Everyone should follow one rule when it comes to Mathias Pletz: "If I feel sick, I stay at home - even if it's difficult at Christmas." After all, thanks to the pandemic, we now have practice in celebrating in a video conference if we have to.

And how can you create more security when the family is sitting together around the Christmas tree or the banquet table? "Many don't feel ill at all, although they still excrete viruses. That's why regular ventilation is important," says Mathias Pletz.

Because aerosols, i.e. fine droplets floating in the air, can transmit flu viruses, for example. In order to send infectious aerosols outside, it is enough to ventilate for a few minutes in winter, according to the portal gegencorona.de of the Federal Ministry of Health. To do this, you shouldn't just tilt the window, but ventilate it intermittently or crossways. And if someone around you coughs or sneezes, it's best to open the window immediately.

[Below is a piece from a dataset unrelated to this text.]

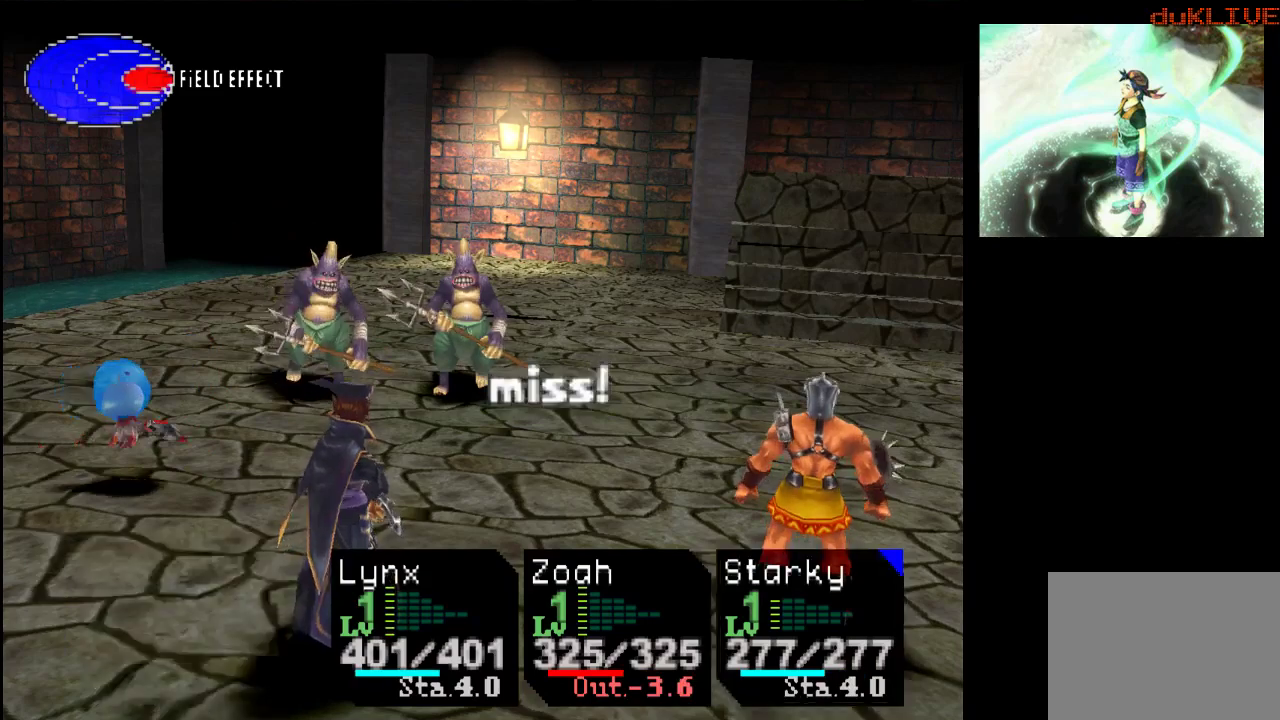
{"buttons": [], "left_stick": "center", "right_stick": "center", "events": [[100, "left_stick", "down"], [233, "left_stick", "center"]]}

Keywords: cough and sneeze. The habit of doing both in the crook of your arm still makes sense, of course. Likewise, washing your hands, which significantly reduces the germ load on your hands. If you enter the house as a guest, it is best to turn into the bathroom first.

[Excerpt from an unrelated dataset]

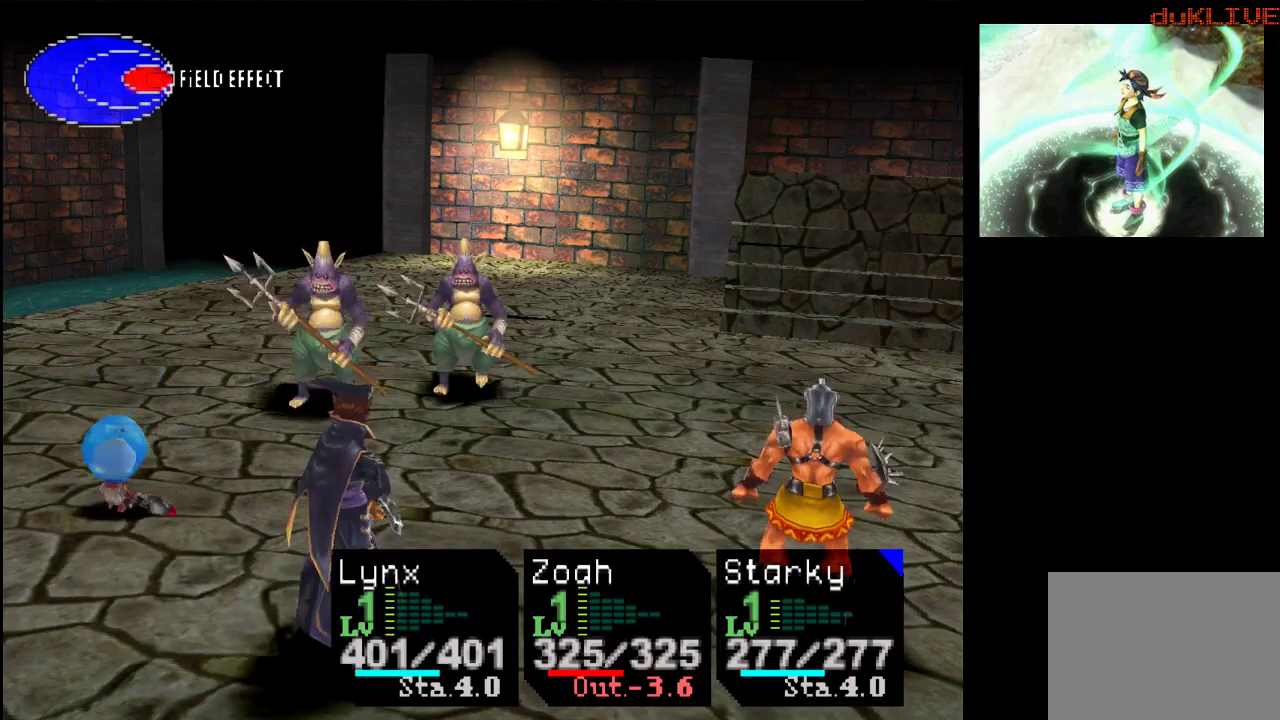
{"buttons": [], "left_stick": "center", "right_stick": "center", "events": []}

The Federal Center for Health Education (BZgA) reminds that soaping and washing up should take at least 20 seconds. About as long as twice "Happy Birthday to you" buzz lasts, which can certainly also be replaced by "Your children are coming" on the holidays.

The most effective protection against infections with severe courses are and remain vaccinations. So far there are no anti-RS and rhinoviruses, but there are anti-influenza and corona. However, it takes around two weeks for the respective vaccination protection to develop optimally. Even if this is no longer possible by Christmas: It is worth closing vaccination gaps quickly, because the flu epidemic, for example, is only just picking up speed.

According to Mathias Pletz, a flu vaccination can also be useful for children. "On the one hand, influenza is by no means harmless, especially for young children, as the current situation clearly shows. On the other hand, children shed the virus for much longer." If the children are vaccinated against flu, this also protects the grandparents or other vulnerable people in the family.

And vaccinations can be worthwhile in several ways. "There are non-specific vaccination effects that come up again and again in studies. For example, shortly after an influenza vaccination, the probability of severe corona courses decreases," says Pletz.

The assumption of science: The immune system is trained in such a way that this also results in better protection against other pathogens - even if it is not perfect or long-lasting. An effect that is particularly welcome this winter.